• _Aufgabenstellung_
Der Ausgangstext behandelt Fragen zu Photoshop. Warum geht die Schrift laut diesem Text nicht aus dem Bild heraus, obwohl sie über den Rahmen hinausragt? Antworte in ein bis zwei Sätzen.

• _Ausgangstext_
Zu 4.: Photoshop CS3 bringt ganz wunderbare Werkzeuge mit, um Haare wirklich gut freizustellen - Google listet abertausende Ergebnisse.

Zu 3.: Die Schrift geht nicht aus dem Bild heraus - vielmehr ist der Bereich außerhalb des Rahmens transparent und die Schrift ragt in diesen transparenten Bereich hinein.


----------



## RnB-Lady85 (4. Februar 2009)

Hi,

und wie mache ich einen Bereich Trasparent

LG


----------



## Freak (4. Februar 2009)

Auch da weiß Google Rat. 

Du musst erstmal sehen, dass du keine Farbe als festen Hintergrund hast - und dann kannst du einfach einen Bereich ausschneiden und der ist dann transparent.

Erwähnenswert wäre noch, dass e.g. JPEGs am Ende nicht transparent sein können - im Gegensatz zu GIF-Bildern oder PNGs.


----------



## RnB-Lady85 (5. Februar 2009)

Hi also habe das mit dem was du gesagt hast versucht aber sobald ich es als GIF speicher bekommt es einen schwarzen hintergrund, wobei es als kleine Ansicht auf meinen Desktop so ist wie ich es haben will klicke ich aber doppelt drauf wird es schwarz






 (ist jetzt nur ein test ob ich es verstanden habe )

was mache ich falsch und PSD kann ich irgendwie garnicht speichern

genau das selbe Problem habe ich auch mit den Animationen wenn ich das als GIF speicher sind keine animationen vorhanden nur wenn ich im PS auf das Playzeichen gehe dann spielt es eine Animation ab?

lg

Hier so sieht es auf meinen Desktop aus ich hoffe man kann es erkennen


----------



## Freak (5. Februar 2009)

Ist denn dein Hintergrund VOR dem Abspeichern so ein grau-weißes Karo? Also wirklich richtig transparent?

Und: Warum kannst du nicht als PSD abspeichern? Ging das früher? Geht das generell nie?


----------

• _Bereitgestellte Daten_

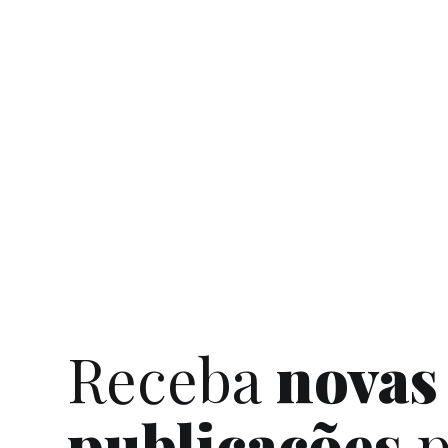
você nunca deveria Twittar. 10. Problemas
com o Twitter Sério, alguém realmente se...
Receba
novas
publicações
p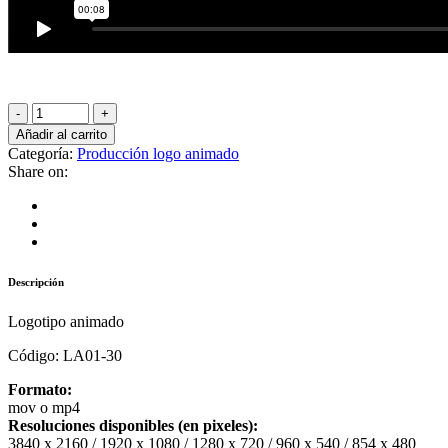
Añadir al carrito
Categoría:
Producción logo animado
Share on:
Descripción
Logotipo animado
Código: LA01-30
Formato:
mov o mp4
Resoluciones disponibles (en pixeles):
3840 x 2160 / 1920 x 1080 / 1280 x 720 / 960 x 540 / 854 x 480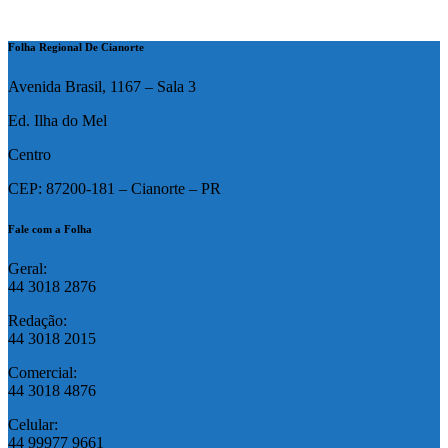
Folha Regional De Cianorte
Avenida Brasil, 1167 – Sala 3
Ed. Ilha do Mel
Centro
CEP: 87200-181 – Cianorte – PR
Fale com a Folha
Geral:
44 3018 2876
Redação:
44 3018 2015
Comercial:
44 3018 4876
Celular:
44 99977 9661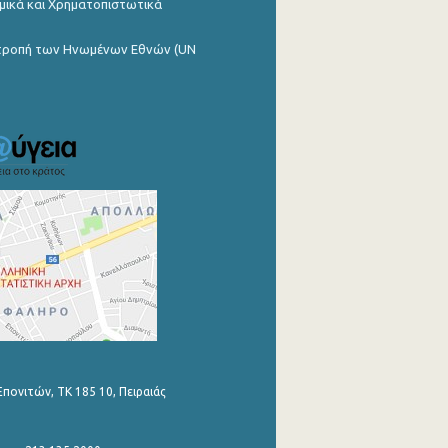
μικά και Χρηματοπιστωτικά
ιτροπή των Ηνωμένων Εθνών (UN
Επονιτών, ΤΚ 185 10, Πειραιάς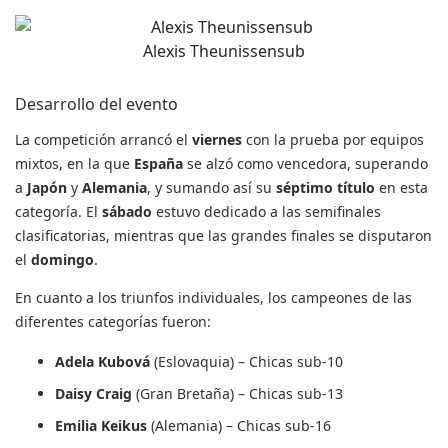
Alexis Theunissensub
Desarrollo del evento
La competición arrancó el
viernes
con la prueba por equipos
mixtos, en la que
España
se alzó como vencedora, superando
a
Japón
y
Alemania
, y sumando así su
séptimo título
en esta
categoría. El
sábado
estuvo dedicado a las semifinales
clasificatorias, mientras que las grandes finales se disputaron
el
domingo
.
En cuanto a los triunfos individuales, los campeones de las
diferentes categorías fueron:
Adela Kubová
(Eslovaquia) – Chicas sub-10
Daisy Craig
(Gran Bretaña) – Chicas sub-13
Emilia Keikus
(Alemania) – Chicas sub-16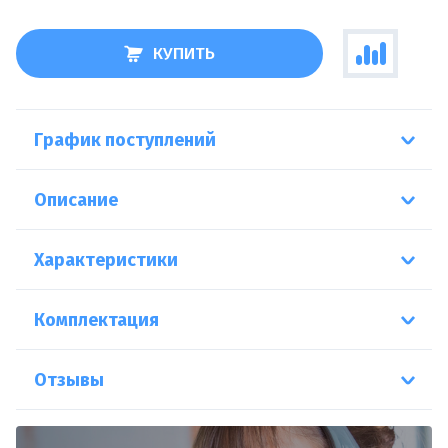
КУПИТЬ
График поступлений
Описание
Характеристики
Комплектация
Отзывы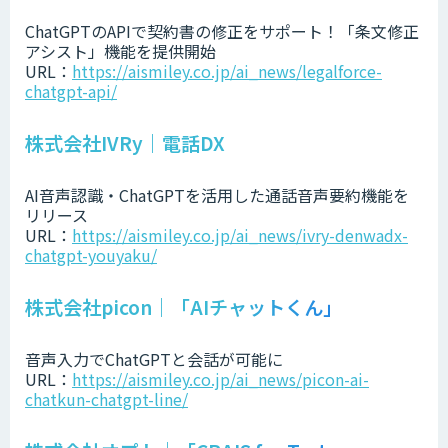
ChatGPTのAPIで契約書の修正をサポート！「条文修正
アシスト」機能を提供開始
URL：
https://aismiley.co.jp/ai_news/legalforce-
chatgpt-api/
株式会社IVRy｜電話DX
AI音声認識・ChatGPTを活用した通話音声要約機能を
リリース
URL：
https://aismiley.co.jp/ai_news/ivry-denwadx-
chatgpt-youyaku/
株式会社picon｜「AIチャットくん」
音声入力でChatGPTと会話が可能に
URL：
https://aismiley.co.jp/ai_news/picon-ai-
chatkun-chatgpt-line/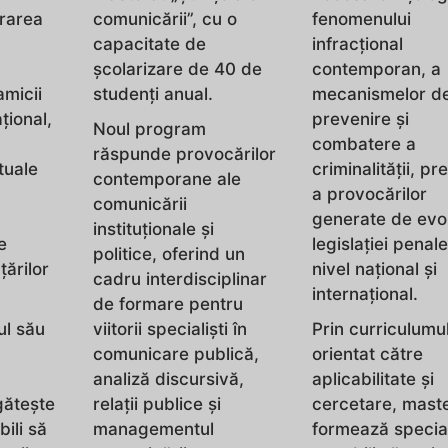
orarea
comunicării”, cu o
fenomenului
capacitate de
infracțional
școlarizare de 40 de
contemporan, a
amicii
studenți anual.
mecanismelor d
țional,
prevenire și
Noul program
combatere a
răspunde provocărilor
tuale
criminalității, p
contemporane ale
a provocărilor
comunicării
generate de evol
instituționale și
e
legislației penale
politice, oferind un
țărilor
nivel național și
cadru interdisciplinar
internațional.
de formare pentru
ul său
viitorii specialiști în
Prin curriculumu
comunicare publică,
orientat către
analiză discursivă,
aplicabilitate și
gătește
relații publice și
cercetare, maste
bili să
managementul
formează special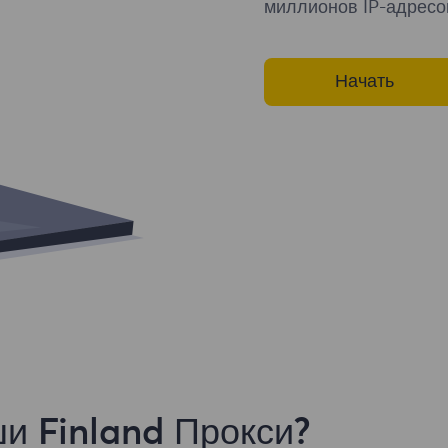
миллионов IP-адресо
Начать
и Finland Прокси?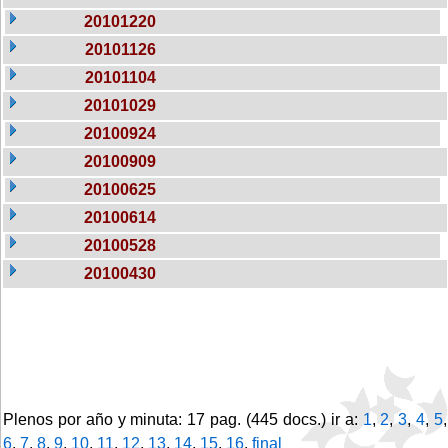
20101220
20101126
20101104
20101029
20100924
20100909
20100625
20100614
20100528
20100430
Plenos por año y minuta: 17 pag. (445 docs.) ir a:
1
,
2
,
3
,
4
,
5
,
6
,
7
,
8
,
9
,
10
,
11
,
12
,
13
,
14
,
15
,
16
,
final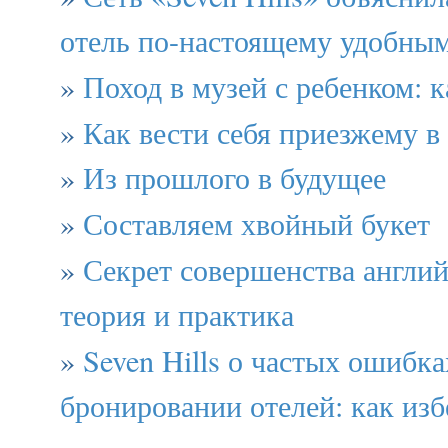
отель по-настоящему удобным
»
Поход в музей с ребенком: 
»
Как вести себя приезжему в
»
Из прошлого в будущее
»
Составляем хвойный букет
»
Секрет совершенства англий
теория и практика
»
Seven Hills о частых ошибка
бронировании отелей: как из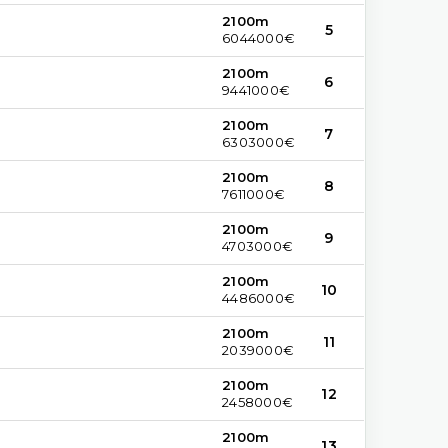
2100m
5
6044000€
2100m
6
9441000€
2100m
7
6303000€
2100m
8
7611000€
2100m
9
4703000€
2100m
10
4486000€
2100m
11
2039000€
2100m
12
2458000€
2100m
13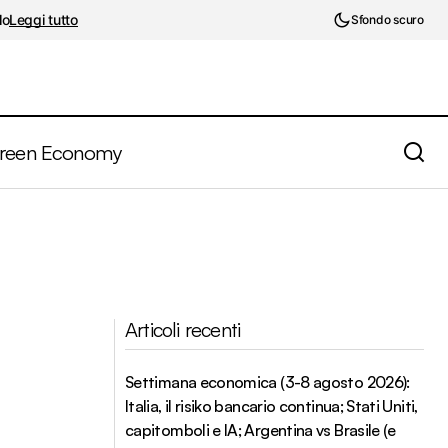
lo
Leggi tutto
Sfondo scuro
reen Economy
Articoli recenti
Settimana economica (3-8 agosto 2026):
Italia, il risiko bancario continua; Stati Uniti,
capitomboli e IA; Argentina vs Brasile (e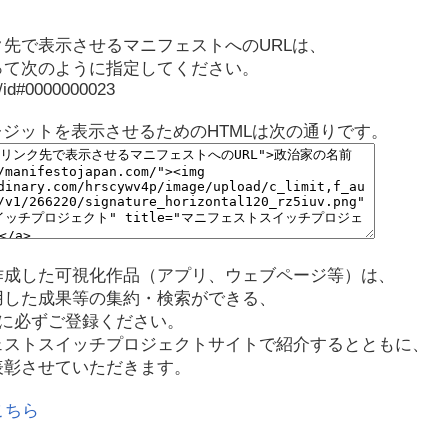
先で表示させるマニフェストへのURLは、
って次のように指定してください。
p/id#0000000023
レジットを表示させるためのHTMLは次の通りです。
作成した可視化作品（アプリ、ウェブページ等）は、
用した成果等の集約・検索ができる、
に必ずご登録ください。
ェストスイッチプロジェクトサイトで紹介するとともに、
表彰させていただきます。
こちら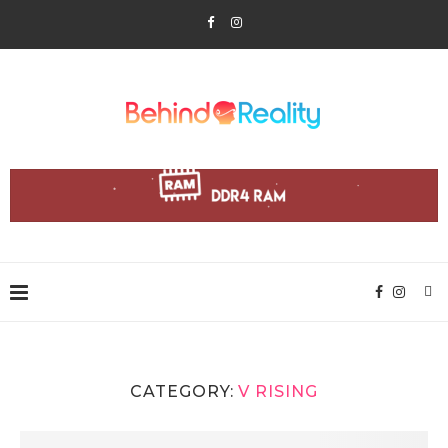
CATEGORY:
V RISING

• _Erwartete Antwort_
Der Bereich außerhalb des Rahmens ist transparent. Die Schrift ragt nur in diesen transparenten Bereich hinein, das Bild verlässt sie also nicht.